> Page extract

--

This is our British English phonetic chart. It is the chart that we use in the Sounds British Interactive British IPA Chart eBook. It is also called the IPA chart and contains forty-four symbols. Each symbol represents a sound in English. It is important that you can distinguish each of the different sounds on the chart.

Some of these symbols in the IPA chart match the letters of the alphabet and have their usual English sound values. That is, the letter of the alphabet and the sound represented by the IPA symbol are always the same. This is only true of the following consonants: p, b, t, d, k, m, n, l, r, f, v, z, h, w. The rest of the consonant letters of the alphabet have no set sound value: c, g, j, q, s, x, y. Neither do the five vowel letters, which are: a, e, i, o, u.

Take the words cat and key for instance. Both begin with a different consonant letter. K is always pronounced as /k/ while C has no set sound value and its sound can change depending on the word in which it is found. In the case of the word cat, C is also pronounced as /k/, but it is not pronounced the same in the word chair. The IPA allows us to write down the actual sound of the word. cat becomes /kæt/ while key becomes /ki:/ and chair becomes /ʧeə/. Phonetic symbols representing sounds not letters will be written between forward slashes //. Anything you see written between forward slashes represents sounds not letters of the alphabet.

On our chart, the vowels are in the top half of the chart in the red and green sections. The red section contains the pure vowels (monophtongs) and the green section contains the gliding vowels (diphthongs). A vowel is a sound which is produced with the whole vocal tract open so that there is no obstruction to the passage of air from the lungs and out of the nose and mouth. Vowels form the peak of syllables in words. For example, in the word vowel we have two syllables, vo and wel. You can see that both syllables contain a vowel sound supported by the consonants.

--

> What the task requires
Rewrite the part of the phonetic chart text that opens with the words containing "This is our" and closes with "a, e, i, o, u.", substituting "44" for "forty-four". The listing that follows the text plays no part in the work here.

> Dataset section
--

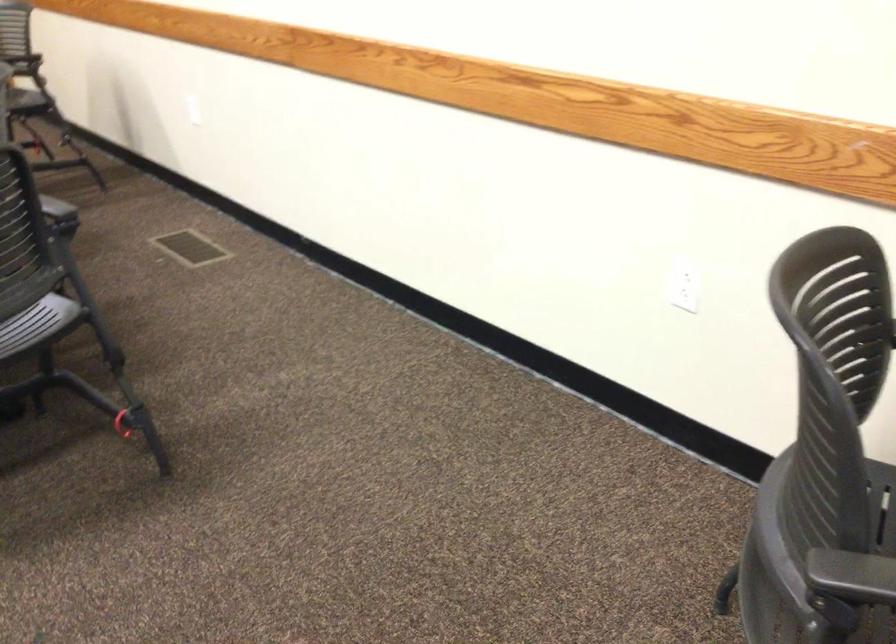
What do you see at coordinates (546, 98) in the screenshot?
I see `the wooden wall handrail` at bounding box center [546, 98].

--

> Written reply
This is our British English phonetic chart. It is the chart that we use in the Sounds British Interactive British IPA Chart eBook. It is also called the IPA chart and contains 44 symbols. Each symbol represents a sound in English. It is important that you can distinguish each of the different sounds on the chart.

Some of these symbols in the IPA chart match the letters of the alphabet and have their usual English sound values. That is, the letter of the alphabet and the sound represented by the IPA symbol are always the same. This is only true of the following consonants: p, b, t, d, k, m, n, l, r, f, v, z, h, w. The rest of the consonant letters of the alphabet have no set sound value: c, g, j, q, s, x, y. Neither do the five vowel letters, which are: a, e, i, o, u.